What? Did she say Everest expedition? Yes, I did. I found this website www.acethehimalaya.com advertising "Ace Himalaya", an organization that offers 16-day climbing trips from Kathmandu to Everest Base Camp and back. This may seem like a cop-out but it's not. I don't want to potentially become part of such a glaring statistic, one that cites approximately one death for every four climbers who reached the summit of Everest between 1921 and 1996. But these pages have come alive in me and that little fire says I have to at least see this mountain before I die. And if I'm going to pay thousands of dollars to fly across the world to see the damn thing, why not at least set foot on a part of it that is rationally reachable. And, while climbing to base camp is nothing like ascending 3 miles straight up into the troposphere, it is no small feat as far as the atmosphere is concerned. It is nearly 20,000 feet above sea level, higher than Jon Krakauer had ever previously been in his 34 years of climbing. It may take a while to train and to save the money. And the dream may fade when I put this book down and am not reminded daily of how spectacular such and experience would be. But I just hope the dream doesn't die. I sincerely want to do this in my life and would like to make it a priority in the next 17 years. After all, according to Krakauer, I already rank among the climbing elite in which, "getting to the top of any given mountain was considered much less important than how one got there: prestige was earned by tackling the most unforgiving routes with minimal equipment, in the boldest style imaginable. Nobady was admired more than so-called free soloists: visionaries who ascended alone, without rope or hardware."

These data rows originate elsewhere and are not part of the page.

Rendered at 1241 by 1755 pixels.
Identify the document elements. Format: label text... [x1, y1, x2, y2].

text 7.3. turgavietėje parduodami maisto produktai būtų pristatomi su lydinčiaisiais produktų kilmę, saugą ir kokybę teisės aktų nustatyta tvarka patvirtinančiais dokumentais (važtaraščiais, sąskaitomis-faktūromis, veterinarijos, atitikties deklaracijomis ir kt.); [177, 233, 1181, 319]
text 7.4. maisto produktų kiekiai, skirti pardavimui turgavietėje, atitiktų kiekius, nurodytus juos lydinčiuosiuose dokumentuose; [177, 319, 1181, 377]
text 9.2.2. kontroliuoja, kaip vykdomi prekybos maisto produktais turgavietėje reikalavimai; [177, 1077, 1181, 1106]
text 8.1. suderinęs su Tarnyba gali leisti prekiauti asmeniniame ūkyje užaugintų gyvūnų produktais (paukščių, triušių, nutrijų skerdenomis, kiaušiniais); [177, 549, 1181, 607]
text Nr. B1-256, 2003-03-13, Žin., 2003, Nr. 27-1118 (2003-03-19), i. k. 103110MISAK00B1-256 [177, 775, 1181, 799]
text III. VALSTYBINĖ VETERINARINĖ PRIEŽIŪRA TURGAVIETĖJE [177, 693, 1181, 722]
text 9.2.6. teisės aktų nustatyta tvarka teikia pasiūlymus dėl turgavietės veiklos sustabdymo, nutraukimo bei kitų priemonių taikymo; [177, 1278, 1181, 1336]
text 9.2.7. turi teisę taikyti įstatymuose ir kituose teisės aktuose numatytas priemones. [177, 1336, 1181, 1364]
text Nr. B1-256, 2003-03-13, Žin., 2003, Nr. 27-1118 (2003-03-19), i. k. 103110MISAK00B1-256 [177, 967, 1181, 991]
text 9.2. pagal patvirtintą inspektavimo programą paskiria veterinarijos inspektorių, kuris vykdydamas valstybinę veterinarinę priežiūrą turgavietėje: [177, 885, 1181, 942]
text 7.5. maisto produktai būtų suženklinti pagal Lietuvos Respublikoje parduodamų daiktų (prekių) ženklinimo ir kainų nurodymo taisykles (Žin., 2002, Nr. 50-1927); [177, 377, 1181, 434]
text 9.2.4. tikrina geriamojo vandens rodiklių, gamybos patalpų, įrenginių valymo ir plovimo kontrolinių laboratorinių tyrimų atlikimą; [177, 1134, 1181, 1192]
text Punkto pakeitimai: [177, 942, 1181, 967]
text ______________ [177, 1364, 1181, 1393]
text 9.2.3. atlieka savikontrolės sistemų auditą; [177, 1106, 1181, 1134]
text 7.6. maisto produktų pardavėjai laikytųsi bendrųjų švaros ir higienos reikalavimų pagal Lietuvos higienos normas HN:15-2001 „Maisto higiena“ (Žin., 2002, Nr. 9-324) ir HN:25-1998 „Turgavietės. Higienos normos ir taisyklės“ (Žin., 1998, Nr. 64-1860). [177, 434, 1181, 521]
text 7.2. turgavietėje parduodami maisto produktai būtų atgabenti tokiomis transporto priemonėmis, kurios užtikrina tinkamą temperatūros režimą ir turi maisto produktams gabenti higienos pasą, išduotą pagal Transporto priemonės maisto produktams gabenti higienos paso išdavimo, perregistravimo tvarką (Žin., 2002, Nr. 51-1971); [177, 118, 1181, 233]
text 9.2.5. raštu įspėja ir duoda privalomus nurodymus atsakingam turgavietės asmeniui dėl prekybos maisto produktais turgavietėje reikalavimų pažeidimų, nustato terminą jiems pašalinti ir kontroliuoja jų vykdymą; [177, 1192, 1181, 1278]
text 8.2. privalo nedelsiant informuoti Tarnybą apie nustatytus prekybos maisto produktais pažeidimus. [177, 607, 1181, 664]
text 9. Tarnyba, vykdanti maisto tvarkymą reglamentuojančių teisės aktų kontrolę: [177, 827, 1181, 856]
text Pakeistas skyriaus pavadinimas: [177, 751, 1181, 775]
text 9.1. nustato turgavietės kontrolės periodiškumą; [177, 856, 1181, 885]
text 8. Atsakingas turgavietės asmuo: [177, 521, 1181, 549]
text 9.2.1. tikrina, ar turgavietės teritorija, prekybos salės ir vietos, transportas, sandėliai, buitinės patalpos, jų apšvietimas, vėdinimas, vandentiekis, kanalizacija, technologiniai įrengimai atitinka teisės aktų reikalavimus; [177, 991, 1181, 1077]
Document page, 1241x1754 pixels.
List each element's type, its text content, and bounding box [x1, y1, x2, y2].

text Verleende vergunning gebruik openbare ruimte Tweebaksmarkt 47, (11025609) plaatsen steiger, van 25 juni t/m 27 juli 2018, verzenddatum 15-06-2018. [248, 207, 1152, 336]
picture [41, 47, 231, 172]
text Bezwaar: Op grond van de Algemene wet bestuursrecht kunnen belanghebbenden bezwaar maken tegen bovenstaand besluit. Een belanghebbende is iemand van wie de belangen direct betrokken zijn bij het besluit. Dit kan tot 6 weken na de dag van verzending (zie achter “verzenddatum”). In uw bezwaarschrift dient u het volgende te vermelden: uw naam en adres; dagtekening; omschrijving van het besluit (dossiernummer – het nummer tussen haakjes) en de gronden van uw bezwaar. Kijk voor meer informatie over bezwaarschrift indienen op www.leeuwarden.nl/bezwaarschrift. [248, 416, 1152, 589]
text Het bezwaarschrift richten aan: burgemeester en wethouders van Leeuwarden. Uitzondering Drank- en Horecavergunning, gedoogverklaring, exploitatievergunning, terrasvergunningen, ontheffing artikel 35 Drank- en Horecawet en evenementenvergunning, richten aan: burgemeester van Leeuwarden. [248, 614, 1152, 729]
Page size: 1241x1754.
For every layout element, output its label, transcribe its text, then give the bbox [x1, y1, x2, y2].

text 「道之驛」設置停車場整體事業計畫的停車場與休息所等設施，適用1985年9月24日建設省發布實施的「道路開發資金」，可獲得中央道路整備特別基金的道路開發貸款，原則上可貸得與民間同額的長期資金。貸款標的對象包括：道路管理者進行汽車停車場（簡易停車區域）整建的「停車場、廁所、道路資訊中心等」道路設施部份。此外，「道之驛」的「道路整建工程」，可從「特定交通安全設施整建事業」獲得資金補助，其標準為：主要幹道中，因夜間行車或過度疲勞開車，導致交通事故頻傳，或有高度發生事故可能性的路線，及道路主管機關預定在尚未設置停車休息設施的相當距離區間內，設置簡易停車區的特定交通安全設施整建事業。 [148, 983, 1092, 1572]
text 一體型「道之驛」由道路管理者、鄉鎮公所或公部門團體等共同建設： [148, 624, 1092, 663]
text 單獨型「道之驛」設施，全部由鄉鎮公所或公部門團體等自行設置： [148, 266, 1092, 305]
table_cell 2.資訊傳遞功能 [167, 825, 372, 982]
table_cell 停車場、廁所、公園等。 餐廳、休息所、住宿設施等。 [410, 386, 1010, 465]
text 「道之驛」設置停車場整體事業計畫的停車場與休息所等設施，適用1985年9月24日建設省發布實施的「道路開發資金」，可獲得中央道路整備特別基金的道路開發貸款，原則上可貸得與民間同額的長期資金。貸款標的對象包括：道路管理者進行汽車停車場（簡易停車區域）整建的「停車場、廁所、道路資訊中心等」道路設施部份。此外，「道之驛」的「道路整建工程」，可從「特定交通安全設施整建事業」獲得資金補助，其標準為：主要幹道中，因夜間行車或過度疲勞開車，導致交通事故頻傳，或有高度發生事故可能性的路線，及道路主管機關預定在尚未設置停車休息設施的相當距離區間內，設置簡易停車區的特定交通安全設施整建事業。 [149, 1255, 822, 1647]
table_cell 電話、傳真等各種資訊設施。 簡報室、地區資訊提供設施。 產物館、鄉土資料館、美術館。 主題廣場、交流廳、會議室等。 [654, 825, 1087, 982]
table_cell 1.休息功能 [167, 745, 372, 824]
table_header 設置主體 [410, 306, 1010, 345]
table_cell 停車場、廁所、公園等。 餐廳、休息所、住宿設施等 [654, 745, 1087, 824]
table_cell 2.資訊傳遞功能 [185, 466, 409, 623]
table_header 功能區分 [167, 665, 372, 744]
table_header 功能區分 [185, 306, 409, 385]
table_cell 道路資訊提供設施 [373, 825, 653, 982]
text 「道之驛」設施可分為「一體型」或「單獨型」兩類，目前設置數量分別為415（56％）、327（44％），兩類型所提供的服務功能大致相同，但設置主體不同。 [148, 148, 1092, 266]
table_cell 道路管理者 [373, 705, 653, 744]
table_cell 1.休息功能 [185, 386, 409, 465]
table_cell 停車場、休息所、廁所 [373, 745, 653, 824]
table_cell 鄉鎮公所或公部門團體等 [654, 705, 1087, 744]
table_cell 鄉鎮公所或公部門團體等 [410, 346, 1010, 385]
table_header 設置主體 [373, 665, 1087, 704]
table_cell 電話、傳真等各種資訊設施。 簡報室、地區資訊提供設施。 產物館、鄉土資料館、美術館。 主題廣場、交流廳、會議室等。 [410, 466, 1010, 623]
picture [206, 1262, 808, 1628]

Obviously I did not ascend alone, my friend Stephen, who had done this before, was on the ground taking the pictures. Obviously this was not a mountain, just a big high cliff along the potomac river. And obviously, I didn't realize how high it was until I got to the top and looked down. Or until every subsequent time I've been by it and been shocked that I did something so dangerous. But in that five minutes that I ascended the cliff, sans rope or harness, I maybe, just maybe, had the potential to be one of these highly-admired free soloists. I was not, however, highly admired by Josh who's first reaction to these pictures was "How could you not have thought to call me to say goodbye?". And I probably won't be admired by my mom who has never seen these pictures before. I won't do it again, or anything more dangerous but I did it and it felt good. And I will climb to base camp and it will feel even better. Who wants to come with me?